A second theme is the importance of reducing error proneness and promoting learning, an effort that may be aided by some degree of duplication and redundancy of organizational structures. In the kind of adaptive management that has been advocated for complex adaptive systems like ecosystems (Walther 1987; Lee 1993), the real key to progress is learning. Learning is likely to be maximized and accelerated in a diversified institutional setting where multiple interventions are being undertaken and compared within the same system simultaneously with opportunities to exchange results and observe others’ experiences (Wilson 2002a, 345–347; see also Holling 1986; Ostrom 2005).
We noted in the preceding section the danger of limited attention to a few selected indicators of system conditions, but this is exactly what a comprehensive organization trying to monitor and manage a complex system will be prone to do. Polycentric structures of overlapping organizations—networks, federal systems, and other multiple-organization arrangements—are one organizational option that can increase the likelihood of checks on the persistent maintenance of maladaptive policies and practices. Such safeguards might exist within a single comprehensive resource management agency as well, but a century of organizational behavior research suggests that more nearly centralized organizations are susceptible internally to distortions of information and communications that can allow poor policies and practices to persist for undesirably long periods.

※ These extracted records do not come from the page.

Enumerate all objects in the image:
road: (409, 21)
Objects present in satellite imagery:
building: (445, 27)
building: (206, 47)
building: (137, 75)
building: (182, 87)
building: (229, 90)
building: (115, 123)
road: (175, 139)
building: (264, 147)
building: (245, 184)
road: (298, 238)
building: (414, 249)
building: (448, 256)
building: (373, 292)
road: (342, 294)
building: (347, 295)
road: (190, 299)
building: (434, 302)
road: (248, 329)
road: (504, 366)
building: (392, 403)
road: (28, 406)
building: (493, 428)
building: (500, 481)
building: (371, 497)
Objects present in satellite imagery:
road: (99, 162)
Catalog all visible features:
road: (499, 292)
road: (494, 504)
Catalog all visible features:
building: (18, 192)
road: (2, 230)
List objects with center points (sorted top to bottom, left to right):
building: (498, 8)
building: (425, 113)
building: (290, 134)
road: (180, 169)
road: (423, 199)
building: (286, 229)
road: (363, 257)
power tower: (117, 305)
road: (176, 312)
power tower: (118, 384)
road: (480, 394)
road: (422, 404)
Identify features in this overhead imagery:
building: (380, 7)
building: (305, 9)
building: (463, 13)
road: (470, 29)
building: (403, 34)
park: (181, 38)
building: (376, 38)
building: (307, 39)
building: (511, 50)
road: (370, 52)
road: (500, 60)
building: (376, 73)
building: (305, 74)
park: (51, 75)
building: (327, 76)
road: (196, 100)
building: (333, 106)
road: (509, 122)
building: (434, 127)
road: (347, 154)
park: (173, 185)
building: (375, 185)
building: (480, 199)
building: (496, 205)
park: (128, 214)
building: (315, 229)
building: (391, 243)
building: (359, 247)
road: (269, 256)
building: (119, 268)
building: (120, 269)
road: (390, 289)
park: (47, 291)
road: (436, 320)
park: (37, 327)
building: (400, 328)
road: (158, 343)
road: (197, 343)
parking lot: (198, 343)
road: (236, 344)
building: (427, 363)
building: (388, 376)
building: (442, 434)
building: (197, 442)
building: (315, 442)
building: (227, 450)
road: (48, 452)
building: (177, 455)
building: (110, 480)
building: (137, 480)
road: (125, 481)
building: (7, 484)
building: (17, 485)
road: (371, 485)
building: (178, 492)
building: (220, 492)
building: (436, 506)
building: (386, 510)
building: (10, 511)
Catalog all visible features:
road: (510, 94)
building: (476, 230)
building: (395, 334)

It may therefore be especially important to avoid organizational integration where information distortions and losses may cascade into dramatically erroneous decisions and actions. Low and colleagues (2003, 103) cite Landau’s (1969, 354) critique of integrated hierarchical structures: “Organization systems of this sort are a form of administrative brinksmanship. They are extraordinary gambles. When one bulb goes, everything goes.” More directly in relation to the ecosystem management challenge, Wilson (2002a, 347) adds: “Perhaps the only reasonable institutional response to this problem is to maintain independent (nearly decomposable) local governing units. Their ability to probe different policies and to remain skeptical without great cost is one of the few ways there might be to constrain persistent maladaptive policies, or viewed more positively, to assure the continuing evolution of the institution.” Ludwig, Walker, and Holling (2002, 23) agree, employing the metaphor of a raft (representing institutions for managing ecological systems) withstanding unexpected or unpredictable waves or shifts of weight (representing the changeability of complex adaptive systems):
Another possible response to disturbance might be to restructure the raft itself. If it were constructed of several loosely coupled subunits, then excessive weighting or a strong disturbance might flip one part of the system but leave the rest intact. Such a structure might not require as much vigilance as the single raft, and it might be able to withstand a greater variety of external disturbances. On the other hand, if the bindings that link the subunits become stiff, then the structure may become brittle and, hence, more prone to failure.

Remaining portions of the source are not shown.